Les sondages réalisés auprès des chefs d'entreprise de taille moyenne de Moscou qui abrite près d'un quart des PME russes, les dessous-de-table offerts à des fonctionnaires de rang différents représentent au moins 600 millions de dollars tous les mois, soit plus de 7 milliards de dollars par an. Selon le ministre du Développement économique, Guerman Gref, les pots-de-vin versés sur le marché de la construction de logements se chiffrent à 3,5 milliards de dollars tous les ans.

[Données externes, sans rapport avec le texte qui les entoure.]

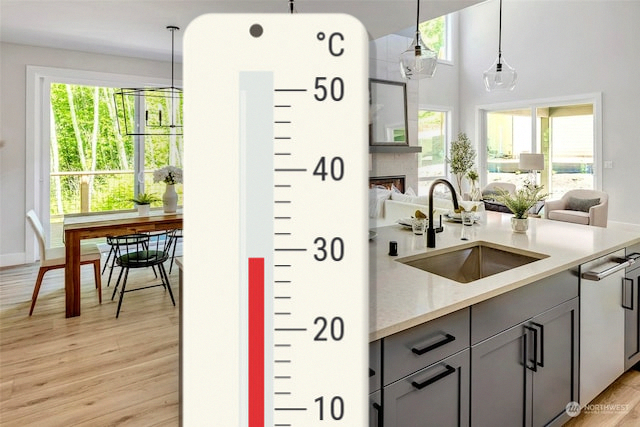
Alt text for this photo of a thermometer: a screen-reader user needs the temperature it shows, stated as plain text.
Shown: 29 °C
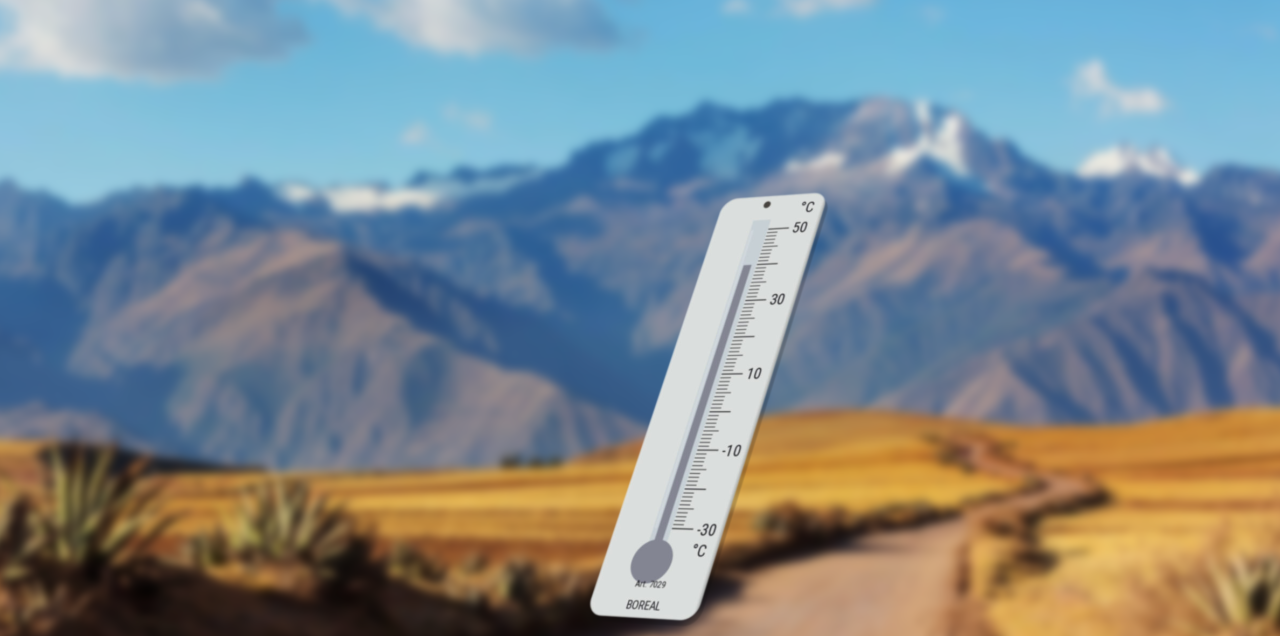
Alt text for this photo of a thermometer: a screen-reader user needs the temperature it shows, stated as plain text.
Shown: 40 °C
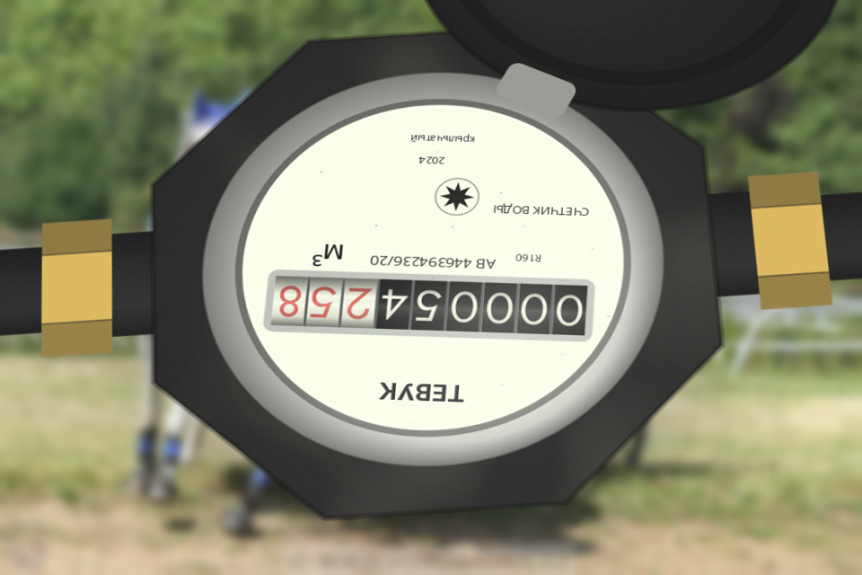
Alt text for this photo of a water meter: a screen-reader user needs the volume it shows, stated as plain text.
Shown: 54.258 m³
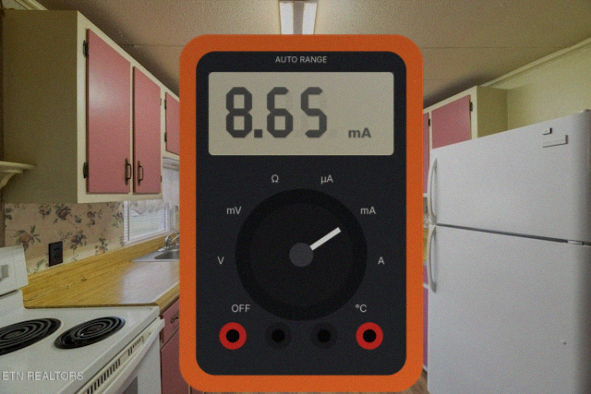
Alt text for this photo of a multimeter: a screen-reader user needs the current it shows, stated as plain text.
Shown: 8.65 mA
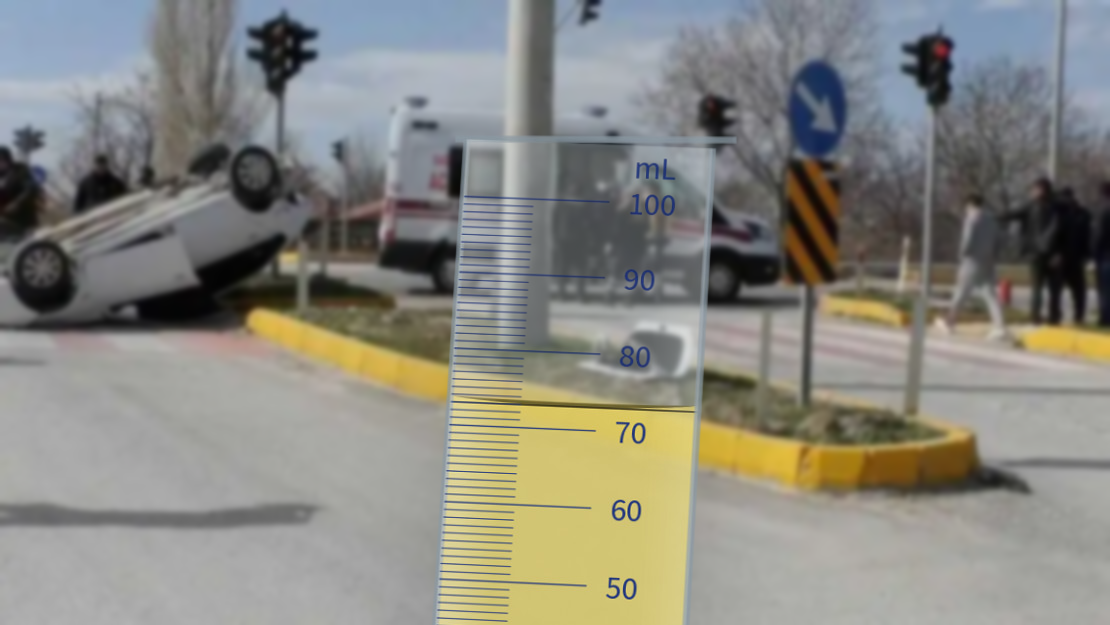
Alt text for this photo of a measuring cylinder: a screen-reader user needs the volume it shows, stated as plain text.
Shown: 73 mL
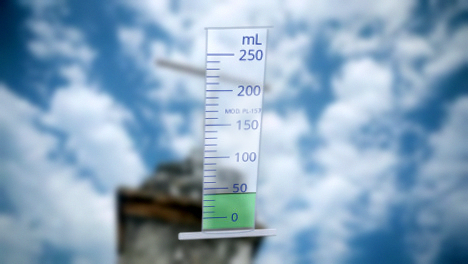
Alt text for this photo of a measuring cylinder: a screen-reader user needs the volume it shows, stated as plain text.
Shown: 40 mL
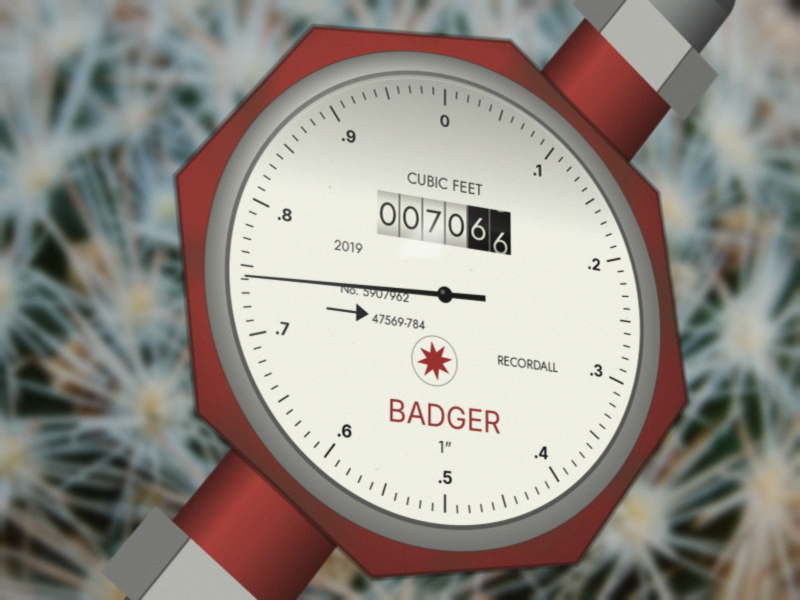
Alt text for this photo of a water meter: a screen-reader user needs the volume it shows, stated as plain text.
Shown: 7065.74 ft³
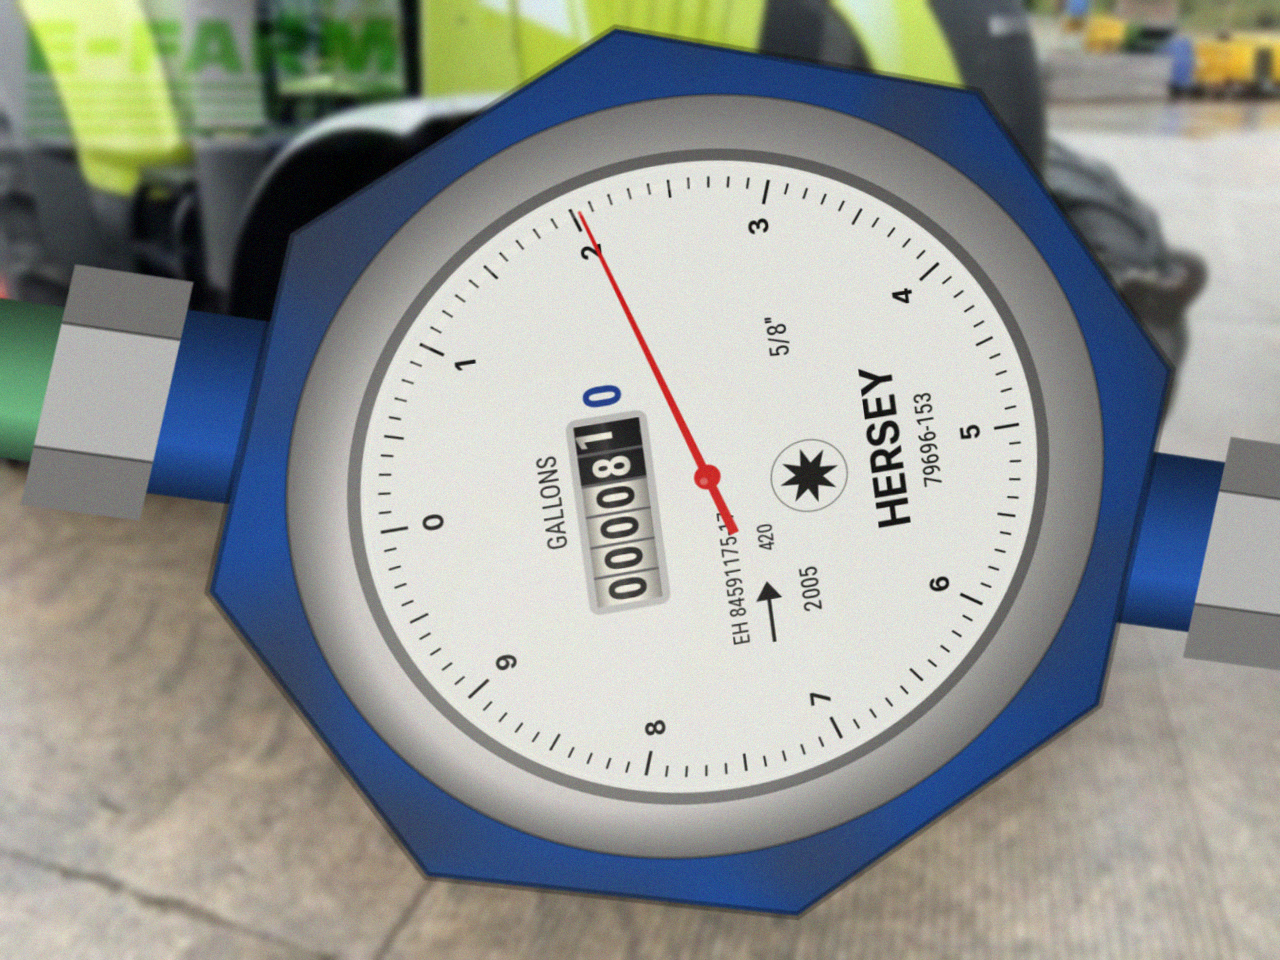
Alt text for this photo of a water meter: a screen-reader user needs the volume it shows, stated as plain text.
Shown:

L'un des premiers pas faits dans ce sens par le premier ministre Mikhaïl Fradkov était de doubler ou tripler les salaires des fonctionnaires. Mais, un an plus tard, il s'est trouvé que cette mesure n'avait pas apporté de résultats sensibles. Le débat s'est déchaîné au cours de la réforme administrative: lutter contre la corruption par des méthodes musclées ou réunir les conditions économiques propices à la lutte contre la corruption? Une approche d'ensemble s'est formée peu à peu, et au moins cinq axes de lutte contre la corruption ont été retenus: forte restriction du rôle de l'État dans l'économie, sanctions pénales sévères pour la corruption, hausse des salaires des fonctionnaires, garanties sociales offertes aux fonctionnaires, installation de caméras vidéo non seulement dans les bureaux mais aussi partout où les fonctionnaires et les hommes d'affaires se rencontrent. Quoi qu'il en soit, les moyens précités de lutte contre la corruption seront inefficaces tant que les responsables politiques de différents niveaux ne feront pas preuve de volonté politique et ne créeront pas une atmosphère d'intolérance face à la corruption. Mission impossible à court terme.